Parts of the exercise
1 – In the email thread on experimental branches versus repositories, what does Micah say standalone repos tend to signal to casual observers?
2 – Pick up the email thread on experimental branches versus repositories right after its final sentence and keep writing it.

Text passage
This process seems pretty reasonable to me. Thanks for writing up the
document.

On Tue, Apr 27, 2021 at 10:56 AM Micah Kornfield <emkornfi...@gmail.com>
wrote:

> Hi Jorge,
> I think especially for the second case, it might be better to keep things
> on branches in the repro even if they aren't quite mergeable.  Even for the
> first case, I would potentially aim for the "closest possible" repo with a
> new branch.
>
> I think standalone repos tend to indicate a higher level of
> maturity/commitment to casual observers that these experiments are meant to
> represent (even clearly documented experimental repos).  I think once the
> project reaches some level of maturity and there is broader community
> commitment the decision/technical part can be made to spinning new repos.
>
> Again, this isn't based on any data or any real experience so I'm happy for
> whoever wants to try out the process to go the way they see fit.  I also
> guess there might be some technical implications for some languages based
> on branches/repos.
>
> Cheers,
> Micah
>
> On Mon, Apr 26, 2021 at 8:44 AM Jorge Cardoso Leitão <
> jorgecarlei...@gmail.com> wrote:
>
> > Hi Micah,
> >
> > For code that is mergeable, I would say that a branch is superior, as it
> > keeps lineage and thus enables rebasing. IMO there are two use-cases for
> > this mechanism:
> >
> > * create a new component from scratch (e.g. Ballista, bindings to
> language
> > Z, python-datafusion).

Raw data
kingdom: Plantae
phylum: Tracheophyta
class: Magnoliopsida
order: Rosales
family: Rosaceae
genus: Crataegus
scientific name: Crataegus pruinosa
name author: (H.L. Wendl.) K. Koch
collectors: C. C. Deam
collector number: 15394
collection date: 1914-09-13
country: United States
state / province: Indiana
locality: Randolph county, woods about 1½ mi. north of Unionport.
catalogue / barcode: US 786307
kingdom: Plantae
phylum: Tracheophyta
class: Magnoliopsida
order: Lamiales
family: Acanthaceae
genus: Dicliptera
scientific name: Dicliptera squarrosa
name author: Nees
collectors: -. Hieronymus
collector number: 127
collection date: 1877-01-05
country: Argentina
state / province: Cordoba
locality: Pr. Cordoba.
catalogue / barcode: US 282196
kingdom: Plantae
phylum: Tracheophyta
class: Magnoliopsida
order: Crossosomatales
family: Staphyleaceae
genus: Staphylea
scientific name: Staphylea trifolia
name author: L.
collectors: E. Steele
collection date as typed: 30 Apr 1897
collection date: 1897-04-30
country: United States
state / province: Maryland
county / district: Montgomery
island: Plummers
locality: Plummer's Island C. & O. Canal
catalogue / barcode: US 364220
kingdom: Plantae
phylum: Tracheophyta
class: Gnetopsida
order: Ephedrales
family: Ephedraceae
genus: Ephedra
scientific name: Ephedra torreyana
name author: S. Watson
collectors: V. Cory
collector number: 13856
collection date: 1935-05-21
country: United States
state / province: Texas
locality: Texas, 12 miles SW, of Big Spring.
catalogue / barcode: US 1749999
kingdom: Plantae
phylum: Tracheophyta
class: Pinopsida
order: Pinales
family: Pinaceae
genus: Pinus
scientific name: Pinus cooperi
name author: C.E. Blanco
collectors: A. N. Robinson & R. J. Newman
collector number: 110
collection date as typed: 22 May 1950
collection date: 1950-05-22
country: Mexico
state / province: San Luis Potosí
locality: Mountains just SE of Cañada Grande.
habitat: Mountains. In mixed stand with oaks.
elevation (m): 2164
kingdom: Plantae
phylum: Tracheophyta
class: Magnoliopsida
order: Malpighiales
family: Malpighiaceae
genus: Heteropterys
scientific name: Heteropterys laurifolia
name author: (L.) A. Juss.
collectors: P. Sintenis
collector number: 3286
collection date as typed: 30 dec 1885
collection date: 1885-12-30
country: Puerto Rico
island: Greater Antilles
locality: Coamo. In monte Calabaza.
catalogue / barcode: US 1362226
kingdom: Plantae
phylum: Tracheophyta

Expected answers
1 – They tend to indicate a higher level of maturity and commitment than the experiments are meant to represent.

2 –
> > * re-write an existing implementation / component, with no intentions of
> > being mergeable in the traditional sense.
> >
> > Operationally, the first case would be things like mv new_repo/*
> > old_repo/component/
> > The second case would be for things like rm -rf old_repo/*; mv new_repo/*
> > old_repo/ or "this repo is now official code, old is in maintenance
> mode".
> >
> > Best,
> > Jorge
> >
> >
> >
> >
> > On Mon, Apr 26, 2021 at 6:40 AM Micah Kornfield <emkornfi...@gmail.com>
> > wrote:
> >
> >> Hi Jorge,
> >> Thanks for doing this.
> >>
> >> One question that springs to mind: For work that is mostly intended to
> be
> >> merged back to an existing Arrow repo what are the trade-offs between
> >> brand
> >> new repos as compared to a separate branch in existing one in an
> existing
> >> one?
> >>
> >> Cheers,
> >> Micah
> >>
> >> On Sun, Apr 25, 2021 at 9:31 PM Jorge Cardoso Leitão <
> >> jorgecarlei...@gmail.com> wrote:
> >>
> >> > Hi,
> >> >
> >> > As discussed in other threads (rust sync and parquet2), I would like
> to
> >> > open the discussion around opening repos for experimental work that
> may
> >> or
> >> > may not be merged / used.
> >> >
> >> > The rationale is that we incentivise work to be conducted within ASF
> and
> >> > Apache Arrows' governance, thereby clarifying the context and
> >> governance of
> >> > that work, while still offering the freedoms that people enjoy when
> >> > creating a new repo on their personal accounts.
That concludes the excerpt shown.